1

I am presented with a data set, where I am supposed to perform linear regression on this using SGD. My first instinct would be to train each data point there is until I reach the last one. Only then will I get my estimate $\hat{y}$.

I understand there are some drawbacks to this:

  1. It will take so long to finish, since you have to train all data points.
  2. Convergence of parameters is still not guaranteed.

Thus, the idea of batching comes into mind. For example, I have a set of 100 data points. I have decided to group them in to 25 batches (or 4 data points each).

My questions are:

  1. How does this batching work? Do I randomly pick one data point to train from each batch? Meaning, after the end of first run, I will have one estimate.
  2. Is it possible that I will have 4 different estimates after having 4 different runs? Should I choose whichever gives the smallest error?
cgo
  • 9,107

1 Answers1

0

First, let’s clarify terminology: stochastic gradient descent means doing update one sample at a time, if you use batches it’s batch gradient descent, if you train on all data at once, it’s just gradient descent.

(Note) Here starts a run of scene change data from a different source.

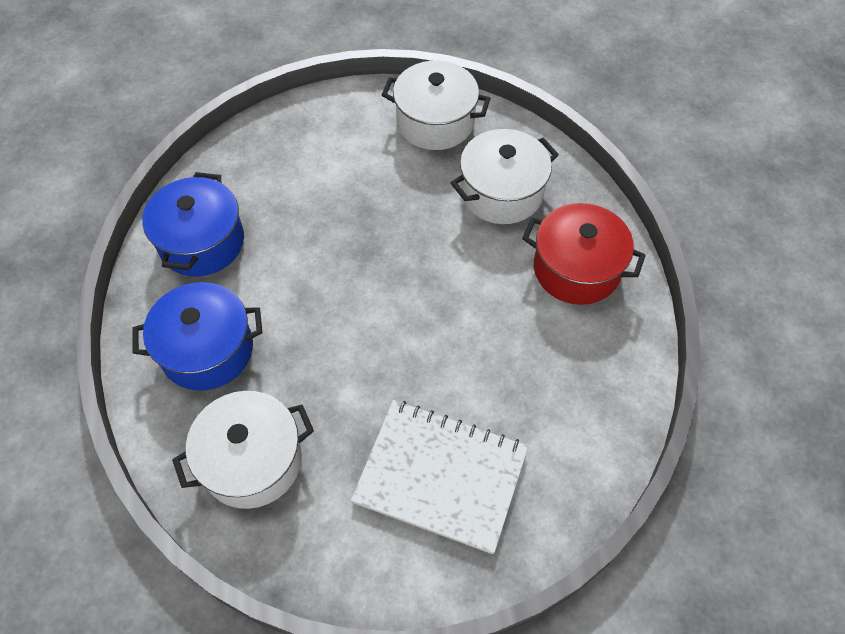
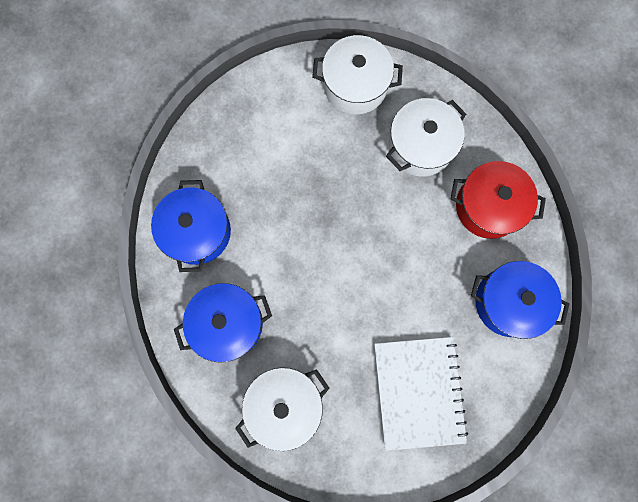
camera: 10 degrees left, 20 degrees up
white notebook [351,400,528,554] -> white notebook turned 75 degrees clockwise [374,337,468,451]
none -> blue pot [471,261,569,339]

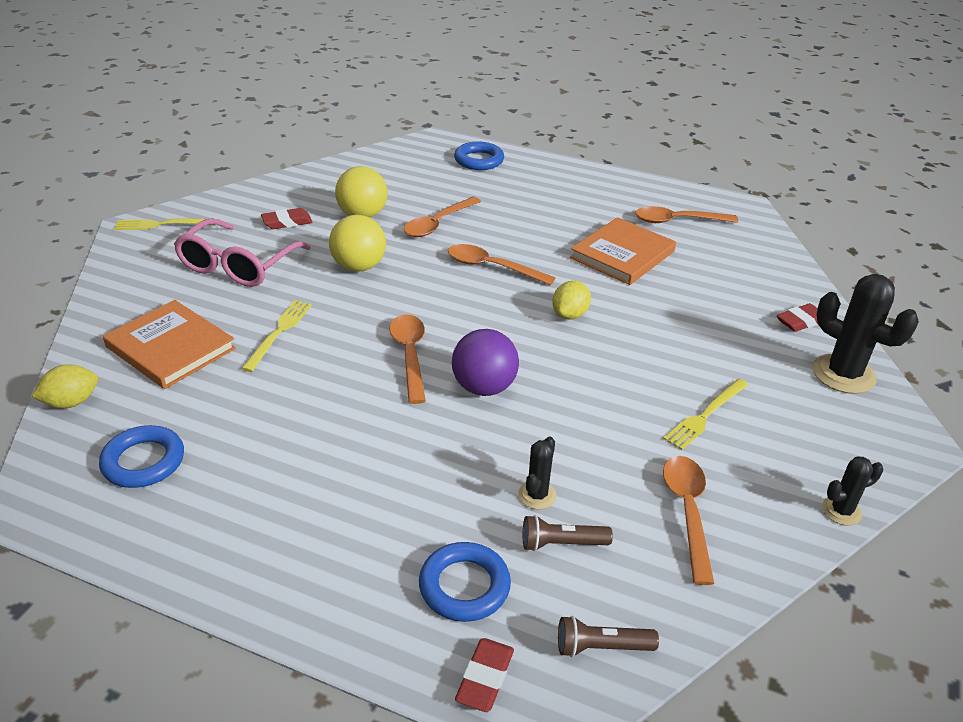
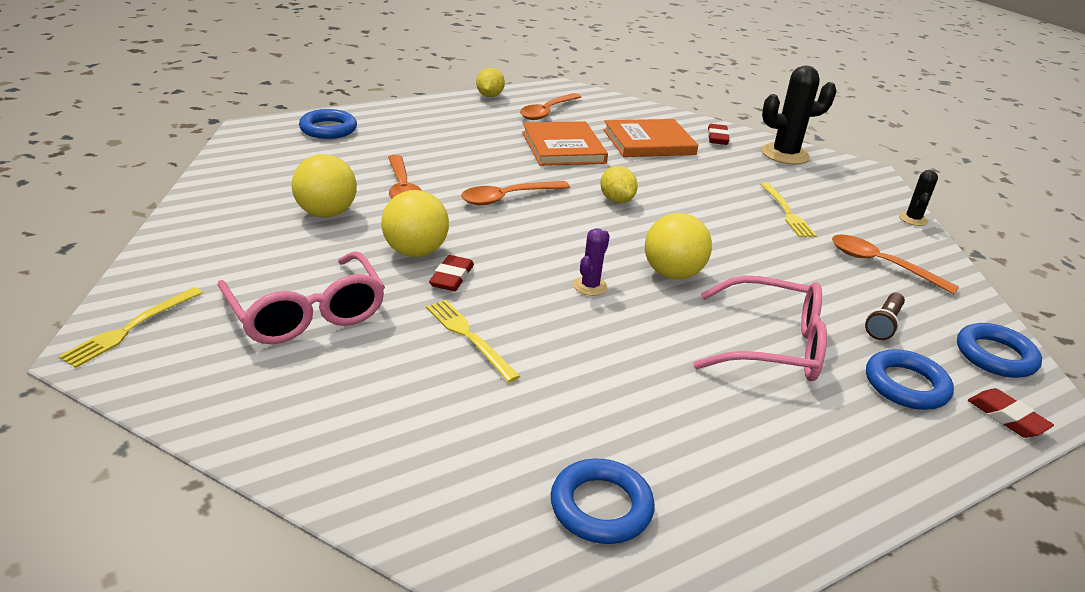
camera: 55 degrees left, 5 degrees down
yellow lemon [31,364,98,408] -> yellow lemon moved to [476,68,505,97]
orange book [103,300,236,389] -> orange book moved to [603,119,698,157]
red eraser [261,208,313,229] -> red eraser moved to [429,255,474,291]
orange spoon [389,314,426,404] -> purple cactus [573,228,610,296]
purple ball [452,329,519,396] -> yellow ball [645,213,712,279]
black cactus [518,436,557,509] -> none
brown flashlight [558,616,659,657] -> blue ring [957,323,1042,378]
none -> pink glasses [693,275,827,381]

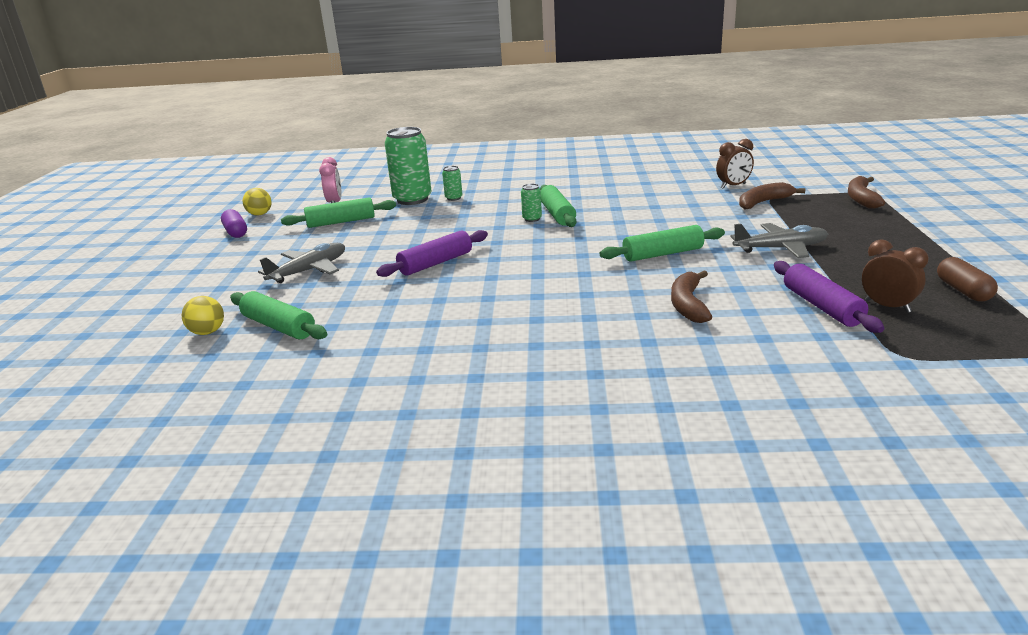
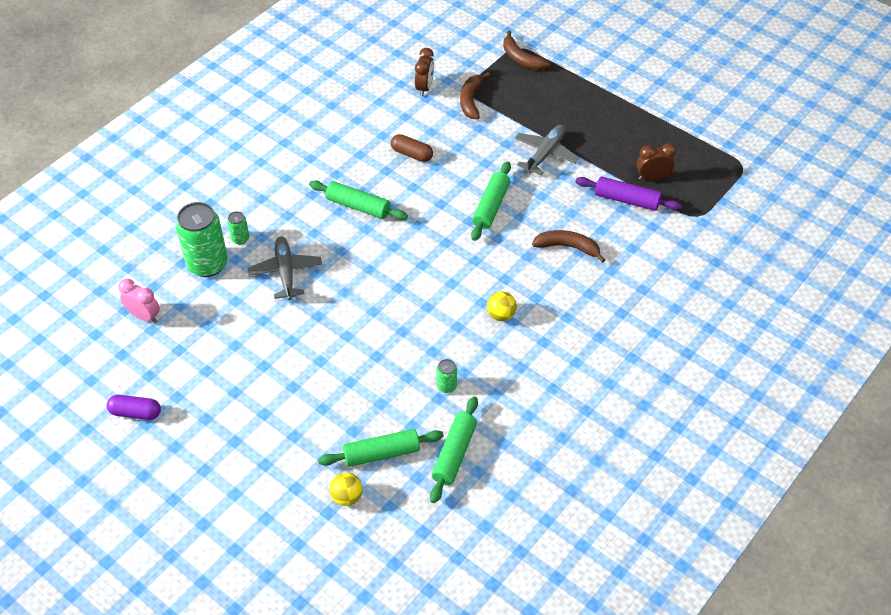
camera: 55 degrees left, 25 degrees up
yellow ball [242,188,272,216] -> yellow ball moved to [487,291,517,321]
grey plane [258,243,345,283] -> grey plane moved to [248,236,322,300]
green rolling pin [281,198,396,228] -> green rolling pin moved to [430,396,478,503]
purple rolling pin [376,230,488,277] -> none
green can [521,184,542,222] -> green can moved to [436,359,457,393]
brown banana [671,270,712,323] -> brown banana turned 150 degrees clockwise [532,230,605,263]
brown capsule [937,257,998,301] -> brown capsule moved to [391,134,433,162]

  1. How does this batching work? Do I randomly pick one data point to train from each batch? Meaning, after the end of first run, I will have one estimate.

You make an update using all the data in a batch, same as in gradient descent you would use all your data.

  1. Is it possible that I will have 4 different estimates after having 4 different runs? Should I choose whichever gives the smallest error?

You are splitting the data randomly to batches, so yes, results may differ between trainings. If you train long enough they should converge. Moreover, with gradient descent you usually initialize the data randomly, so for this reason alone you could get different results, even without batches.

Tim
  • 138,066